「覚悟はしてたけどフラストレーション溜まります [スコア修正]」ハリー・ポッターと死の秘宝 PART1 浮遊きびなごさんの映画レビュー(感想・評価)
覚悟はしてたけどフラストレーション溜まります [スコア修正]
満を持しての最終章スタート。
シリーズを1作も観ないで劇場に来たお客さんは流石に少ないだろうが、全シリーズを観てきた自分でも(まあ1回ずつ観た程度だが)一瞬話の整理が付かない位に、冒頭の展開が早い。
現状をサックリ説明した後はいきなり、間違いなくシリーズ最大のアクションシークエンスである空中チェイスに雪崩れ込み、更にはハリーとヴォルデモートの危険なニアミスさえ用意されているのだ。もう序盤からクライマックスみたいな勢いで飛ばしに飛ばす。
重要なキャラが次々重傷を負い、更には命を落とす者さえいるのに、その辺りの描写も呆気ないくらいに淡白だ。「名残惜しいが構ってられぬ」とでも言いたげに次へ次へと進む。
このままガンガン行くかと思いきや、主人公3人組の1人が重傷を負う辺りからガクッとテンポが落ちる。待てども待てども話の進展が一向に見られなくなるのである。
主人公らが仲違いを起こし、互いの絆を再確認するまでを描くのだから、本筋の方に進展が無いのもしようが無いかも。
ひょっとしたら主人公らの感じる停滞感や焦燥感を表す為の演出かとも思う。けど「どうにも退屈だなあ」と感じたのは事実。
その間も危機に見舞われるシーンは幾つもあるし、舞台も色々な場所に移るが、それらに新味のある演出がある訳でも無いし、サスペンスが盛り上がりきった所でササッと逃げてしまう、という展開が多い。なんかこう……モヤモヤする。
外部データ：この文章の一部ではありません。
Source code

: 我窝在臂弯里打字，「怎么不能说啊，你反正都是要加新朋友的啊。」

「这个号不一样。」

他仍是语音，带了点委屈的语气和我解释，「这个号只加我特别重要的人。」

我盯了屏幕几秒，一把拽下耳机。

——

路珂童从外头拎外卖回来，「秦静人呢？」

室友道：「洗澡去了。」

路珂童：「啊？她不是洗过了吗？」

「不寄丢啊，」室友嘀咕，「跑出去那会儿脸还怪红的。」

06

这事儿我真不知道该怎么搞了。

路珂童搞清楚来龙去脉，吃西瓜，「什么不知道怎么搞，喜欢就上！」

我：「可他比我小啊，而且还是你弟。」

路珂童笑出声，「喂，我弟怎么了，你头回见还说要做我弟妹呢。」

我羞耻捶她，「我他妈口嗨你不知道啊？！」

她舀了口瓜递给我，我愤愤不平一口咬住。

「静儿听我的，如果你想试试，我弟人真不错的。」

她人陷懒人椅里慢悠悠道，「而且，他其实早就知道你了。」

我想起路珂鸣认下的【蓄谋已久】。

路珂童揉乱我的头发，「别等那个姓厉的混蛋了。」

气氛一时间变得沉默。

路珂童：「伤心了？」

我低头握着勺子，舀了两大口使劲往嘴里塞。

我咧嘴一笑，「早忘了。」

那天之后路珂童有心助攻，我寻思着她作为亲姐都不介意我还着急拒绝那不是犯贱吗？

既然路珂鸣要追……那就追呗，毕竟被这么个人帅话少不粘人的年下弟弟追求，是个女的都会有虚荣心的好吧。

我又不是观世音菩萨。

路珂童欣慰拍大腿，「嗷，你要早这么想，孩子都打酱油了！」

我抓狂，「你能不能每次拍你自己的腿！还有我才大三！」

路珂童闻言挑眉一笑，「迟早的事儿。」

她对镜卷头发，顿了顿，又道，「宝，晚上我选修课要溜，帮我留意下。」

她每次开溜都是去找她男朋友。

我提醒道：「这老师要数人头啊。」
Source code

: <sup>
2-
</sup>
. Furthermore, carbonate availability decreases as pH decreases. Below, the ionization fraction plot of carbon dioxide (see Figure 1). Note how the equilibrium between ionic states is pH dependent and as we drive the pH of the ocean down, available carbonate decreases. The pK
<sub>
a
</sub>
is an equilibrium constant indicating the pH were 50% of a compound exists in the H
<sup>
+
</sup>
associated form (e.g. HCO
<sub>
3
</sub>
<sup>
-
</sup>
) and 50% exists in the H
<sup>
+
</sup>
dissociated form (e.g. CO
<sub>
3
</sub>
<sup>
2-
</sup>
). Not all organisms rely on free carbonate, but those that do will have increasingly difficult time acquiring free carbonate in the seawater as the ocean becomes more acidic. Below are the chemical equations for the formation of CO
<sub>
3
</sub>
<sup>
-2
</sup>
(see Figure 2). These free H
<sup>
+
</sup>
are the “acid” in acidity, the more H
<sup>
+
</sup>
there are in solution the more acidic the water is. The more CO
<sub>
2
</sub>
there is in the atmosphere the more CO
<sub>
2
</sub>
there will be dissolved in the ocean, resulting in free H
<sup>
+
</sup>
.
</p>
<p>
これだけ後半のテンポが遅いなら、もっと前半に比重を置いても良かったのではと考えてしまいますね。
後半にも“分霊箱”のシーンとか、妖精ドビーに関連するシーンとか、エモーショナルで良いシーンはあるんだけど。
結局、クライマックスも煮え切らない感じになってしまった。いよいよ話が動き出すか!?って所で映画も終わってしまうし。
PART1て事なんで覚悟はしてたけど、やっぱりフラストレーション溜まります。
前作『謎のプリンス』の時も思ったが……“消化試合”という言葉も浮かんでしまった。
監督が今のD・イェーツに交代した『不死鳥の騎士団』は良いと思ったんだけどなあ。ここに来て、最終章の出来映えに不安を感じている。
だが真価はPART2まで観なければ判断し兼ねる。スコア付けが難しいなあ。ひとまずド真ん中のスコア3.0で保留にしときます。
追記:
PART2、見事でした!
観て損ナシの3.5判定に引き上げ。